Problem requirements:
Please render each line of the data below as a numbered list, skipping blank lines and leaving the pictures out of your answer.

[Collected data]
<<<<

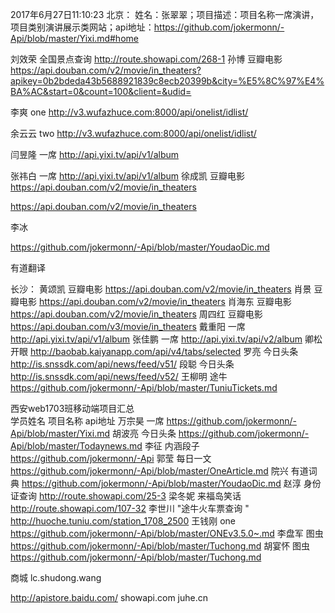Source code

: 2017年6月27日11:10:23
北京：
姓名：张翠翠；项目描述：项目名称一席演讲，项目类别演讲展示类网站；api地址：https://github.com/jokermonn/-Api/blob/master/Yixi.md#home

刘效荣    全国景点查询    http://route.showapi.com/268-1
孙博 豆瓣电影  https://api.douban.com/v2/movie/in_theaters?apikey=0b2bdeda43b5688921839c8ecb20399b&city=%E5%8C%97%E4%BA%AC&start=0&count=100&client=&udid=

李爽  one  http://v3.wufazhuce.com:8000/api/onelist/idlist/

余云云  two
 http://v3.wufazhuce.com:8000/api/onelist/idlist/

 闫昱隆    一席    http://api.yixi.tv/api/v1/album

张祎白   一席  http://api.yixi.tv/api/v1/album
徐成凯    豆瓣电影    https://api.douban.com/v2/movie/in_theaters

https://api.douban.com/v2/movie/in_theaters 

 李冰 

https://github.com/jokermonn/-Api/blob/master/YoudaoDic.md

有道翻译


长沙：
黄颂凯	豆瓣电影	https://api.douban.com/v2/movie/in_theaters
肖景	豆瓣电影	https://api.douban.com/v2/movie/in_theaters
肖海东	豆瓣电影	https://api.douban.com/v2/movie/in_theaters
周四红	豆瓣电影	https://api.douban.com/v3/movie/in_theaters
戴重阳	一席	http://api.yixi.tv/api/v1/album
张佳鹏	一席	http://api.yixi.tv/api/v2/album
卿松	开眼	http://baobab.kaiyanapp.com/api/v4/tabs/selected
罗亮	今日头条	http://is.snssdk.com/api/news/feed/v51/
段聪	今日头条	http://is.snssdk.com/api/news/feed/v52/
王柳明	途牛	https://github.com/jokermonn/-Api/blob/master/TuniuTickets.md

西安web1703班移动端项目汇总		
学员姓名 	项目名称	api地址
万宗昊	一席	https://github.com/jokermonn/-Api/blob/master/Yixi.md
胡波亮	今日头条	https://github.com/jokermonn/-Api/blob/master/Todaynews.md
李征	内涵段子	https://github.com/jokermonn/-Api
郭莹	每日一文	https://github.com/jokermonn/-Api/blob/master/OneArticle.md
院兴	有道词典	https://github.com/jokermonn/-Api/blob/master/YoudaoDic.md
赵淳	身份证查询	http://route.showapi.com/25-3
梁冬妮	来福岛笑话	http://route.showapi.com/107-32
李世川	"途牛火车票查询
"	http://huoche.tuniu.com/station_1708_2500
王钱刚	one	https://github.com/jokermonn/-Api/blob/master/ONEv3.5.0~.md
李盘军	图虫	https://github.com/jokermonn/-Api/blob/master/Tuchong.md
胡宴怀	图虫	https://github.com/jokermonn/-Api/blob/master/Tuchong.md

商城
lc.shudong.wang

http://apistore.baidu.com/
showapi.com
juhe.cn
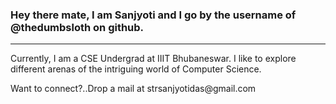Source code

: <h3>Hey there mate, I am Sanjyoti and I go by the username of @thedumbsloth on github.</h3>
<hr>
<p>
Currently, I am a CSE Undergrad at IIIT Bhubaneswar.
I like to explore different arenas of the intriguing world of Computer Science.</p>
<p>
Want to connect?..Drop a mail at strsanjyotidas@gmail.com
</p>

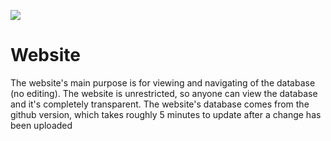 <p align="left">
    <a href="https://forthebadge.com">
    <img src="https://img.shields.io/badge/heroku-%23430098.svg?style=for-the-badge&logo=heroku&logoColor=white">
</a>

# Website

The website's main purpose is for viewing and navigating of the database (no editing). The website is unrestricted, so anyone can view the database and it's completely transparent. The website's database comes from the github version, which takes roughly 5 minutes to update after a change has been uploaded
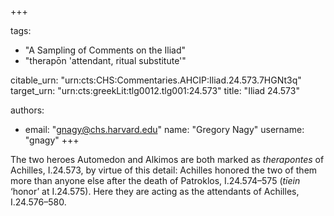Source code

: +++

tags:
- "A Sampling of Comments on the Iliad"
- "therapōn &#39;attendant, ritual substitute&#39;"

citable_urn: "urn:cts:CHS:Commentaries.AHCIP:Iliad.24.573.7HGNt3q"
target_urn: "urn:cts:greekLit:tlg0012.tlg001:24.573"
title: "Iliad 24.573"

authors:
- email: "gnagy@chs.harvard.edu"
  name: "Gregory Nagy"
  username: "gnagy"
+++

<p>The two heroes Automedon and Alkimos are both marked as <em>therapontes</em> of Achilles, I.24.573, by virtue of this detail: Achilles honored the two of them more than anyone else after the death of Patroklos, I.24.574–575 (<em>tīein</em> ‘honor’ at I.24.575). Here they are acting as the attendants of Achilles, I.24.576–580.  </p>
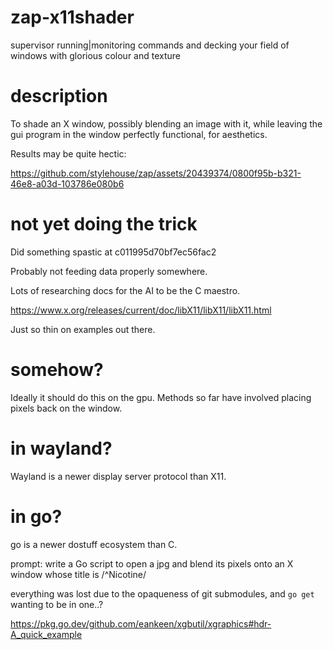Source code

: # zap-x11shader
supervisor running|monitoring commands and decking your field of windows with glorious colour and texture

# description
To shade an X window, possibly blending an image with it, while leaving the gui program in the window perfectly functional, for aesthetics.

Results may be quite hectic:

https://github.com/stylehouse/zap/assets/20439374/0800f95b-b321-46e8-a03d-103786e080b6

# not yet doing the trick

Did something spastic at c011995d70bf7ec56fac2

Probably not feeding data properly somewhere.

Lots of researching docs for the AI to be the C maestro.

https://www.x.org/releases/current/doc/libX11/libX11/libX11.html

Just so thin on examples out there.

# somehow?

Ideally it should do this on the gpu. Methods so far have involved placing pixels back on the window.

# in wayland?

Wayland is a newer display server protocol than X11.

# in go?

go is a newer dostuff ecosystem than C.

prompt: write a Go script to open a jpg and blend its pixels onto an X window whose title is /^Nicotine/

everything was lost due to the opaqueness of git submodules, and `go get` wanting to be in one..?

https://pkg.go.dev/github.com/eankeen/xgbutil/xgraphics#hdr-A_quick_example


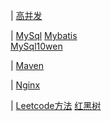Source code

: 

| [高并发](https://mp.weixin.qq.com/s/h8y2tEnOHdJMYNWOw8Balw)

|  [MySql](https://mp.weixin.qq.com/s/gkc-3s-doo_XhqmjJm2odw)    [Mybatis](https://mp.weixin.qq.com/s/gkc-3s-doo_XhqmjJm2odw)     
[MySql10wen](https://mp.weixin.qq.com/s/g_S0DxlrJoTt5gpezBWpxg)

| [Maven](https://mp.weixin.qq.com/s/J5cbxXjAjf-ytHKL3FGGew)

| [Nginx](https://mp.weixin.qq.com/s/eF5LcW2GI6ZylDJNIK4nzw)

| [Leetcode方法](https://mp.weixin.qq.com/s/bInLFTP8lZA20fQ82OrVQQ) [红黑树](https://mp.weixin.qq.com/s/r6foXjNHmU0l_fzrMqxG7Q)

>>>>

Response to the task:
1. Source code
2. : 2017年6月27日11:10:23
3. 北京：
4. 姓名：张翠翠；项目描述：项目名称一席演讲，项目类别演讲展示类网站；api地址：https://github.com/jokermonn/-Api/blob/master/Yixi.md#home
5. 刘效荣    全国景点查询    http://route.showapi.com/268-1
6. 孙博 豆瓣电影  https://api.douban.com/v2/movie/in_theaters?apikey=0b2bdeda43b5688921839c8ecb20399b&city=%E5%8C%97%E4%BA%AC&start=0&count=100&client=&udid=
7. 李爽  one  http://v3.wufazhuce.com:8000/api/onelist/idlist/
8. 余云云  two
9.  http://v3.wufazhuce.com:8000/api/onelist/idlist/
10.  闫昱隆    一席    http://api.yixi.tv/api/v1/album
11. 张祎白   一席  http://api.yixi.tv/api/v1/album
12. 徐成凯    豆瓣电影    https://api.douban.com/v2/movie/in_theaters
13. https://api.douban.com/v2/movie/in_theaters 
14.  李冰 
15. https://github.com/jokermonn/-Api/blob/master/YoudaoDic.md
16. 有道翻译
17. 长沙：
18. 黄颂凯	豆瓣电影	https://api.douban.com/v2/movie/in_theaters
19. 肖景	豆瓣电影	https://api.douban.com/v2/movie/in_theaters
20. 肖海东	豆瓣电影	https://api.douban.com/v2/movie/in_theaters
21. 周四红	豆瓣电影	https://api.douban.com/v3/movie/in_theaters
22. 戴重阳	一席	http://api.yixi.tv/api/v1/album
23. 张佳鹏	一席	http://api.yixi.tv/api/v2/album
24. 卿松	开眼	http://baobab.kaiyanapp.com/api/v4/tabs/selected
25. 罗亮	今日头条	http://is.snssdk.com/api/news/feed/v51/
26. 段聪	今日头条	http://is.snssdk.com/api/news/feed/v52/
27. 王柳明	途牛	https://github.com/jokermonn/-Api/blob/master/TuniuTickets.md
28. 西安web1703班移动端项目汇总		
29. 学员姓名 	项目名称	api地址
30. 万宗昊	一席	https://github.com/jokermonn/-Api/blob/master/Yixi.md
31. 胡波亮	今日头条	https://github.com/jokermonn/-Api/blob/master/Todaynews.md
32. 李征	内涵段子	https://github.com/jokermonn/-Api
33. 郭莹	每日一文	https://github.com/jokermonn/-Api/blob/master/OneArticle.md
34. 院兴	有道词典	https://github.com/jokermonn/-Api/blob/master/YoudaoDic.md
35. 赵淳	身份证查询	http://route.showapi.com/25-3
36. 梁冬妮	来福岛笑话	http://route.showapi.com/107-32
37. 李世川	"途牛火车票查询
38. "	http://huoche.tuniu.com/station_1708_2500
39. 王钱刚	one	https://github.com/jokermonn/-Api/blob/master/ONEv3.5.0~.md
40. 李盘军	图虫	https://github.com/jokermonn/-Api/blob/master/Tuchong.md
41. 胡宴怀	图虫	https://github.com/jokermonn/-Api/blob/master/Tuchong.md
42. 商城
43. lc.shudong.wang
44. http://apistore.baidu.com/
45. showapi.com
46. juhe.cn
47. Source code
48. : <h3>Hey there mate, I am Sanjyoti and I go by the username of @thedumbsloth on github.</h3>
49. <hr>
50. <p>
51. Currently, I am a CSE Undergrad at IIIT Bhubaneswar.
52. I like to explore different arenas of the intriguing world of Computer Science.</p>
53. <p>
54. Want to connect?..Drop a mail at strsanjyotidas@gmail.com
55. </p>
56.  <p align="left">
57.     <a href="https://forthebadge.com">
58.     <img src="https://img.shields.io/badge/heroku-%23430098.svg?style=for-the-badge&logo=heroku&logoColor=white">
59. </a>
60. # Website
61. The website's main purpose is for viewing and navigating of the database (no editing). The website is unrestricted, so anyone can view the database and it's completely transparent. The website's database comes from the github version, which takes roughly 5 minutes to update after a change has been uploaded
62. Source code
63. : +++
64. tags:
65. - "A Sampling of Comments on the Iliad"
66. - "therapōn &#39;attendant, ritual substitute&#39;"
67. citable_urn: "urn:cts:CHS:Commentaries.AHCIP:Iliad.24.573.7HGNt3q"
68. target_urn: "urn:cts:greekLit:tlg0012.tlg001:24.573"
69. title: "Iliad 24.573"
70. authors:
71. - email: "gnagy@chs.harvard.edu"
72.   name: "Gregory Nagy"
73.   username: "gnagy"
74. +++
75. <p>The two heroes Automedon and Alkimos are both marked as <em>therapontes</em> of Achilles, I.24.573, by virtue of this detail: Achilles honored the two of them more than anyone else after the death of Patroklos, I.24.574–575 (<em>tīein</em> ‘honor’ at I.24.575). Here they are acting as the attendants of Achilles, I.24.576–580.  </p>
76. Source code
77. : # zap-x11shader
78. supervisor running|monitoring commands and decking your field of windows with glorious colour and texture
79. # description
80. To shade an X window, possibly blending an image with it, while leaving the gui program in the window perfectly functional, for aesthetics.
81. Results may be quite hectic:
82. https://github.com/stylehouse/zap/assets/20439374/0800f95b-b321-46e8-a03d-103786e080b6
83. # not yet doing the trick
84. Did something spastic at c011995d70bf7ec56fac2
85. Probably not feeding data properly somewhere.
86. Lots of researching docs for the AI to be the C maestro.
87. https://www.x.org/releases/current/doc/libX11/libX11/libX11.html
88. Just so thin on examples out there.
89. # somehow?
90. Ideally it should do this on the gpu. Methods so far have involved placing pixels back on the window.
91. # in wayland?
92. Wayland is a newer display server protocol than X11.
93. # in go?
94. go is a newer dostuff ecosystem than C.
95. prompt: write a Go script to open a jpg and blend its pixels onto an X window whose title is /^Nicotine/
96. everything was lost due to the opaqueness of git submodules, and `go get` wanting to be in one..?
97. https://pkg.go.dev/github.com/eankeen/xgbutil/xgraphics#hdr-A_quick_example
98. Source code
99. : 
100. | [高并发](https://mp.weixin.qq.com/s/h8y2tEnOHdJMYNWOw8Balw)
101. |  [MySql](https://mp.weixin.qq.com/s/gkc-3s-doo_XhqmjJm2odw)    [Mybatis](https://mp.weixin.qq.com/s/gkc-3s-doo_XhqmjJm2odw)     
102. [MySql10wen](https://mp.weixin.qq.com/s/g_S0DxlrJoTt5gpezBWpxg)
103. | [Maven](https://mp.weixin.qq.com/s/J5cbxXjAjf-ytHKL3FGGew)
104. | [Nginx](https://mp.weixin.qq.com/s/eF5LcW2GI6ZylDJNIK4nzw)
105. | [Leetcode方法](https://mp.weixin.qq.com/s/bInLFTP8lZA20fQ82OrVQQ) [红黑树](https://mp.weixin.qq.com/s/r6foXjNHmU0l_fzrMqxG7Q)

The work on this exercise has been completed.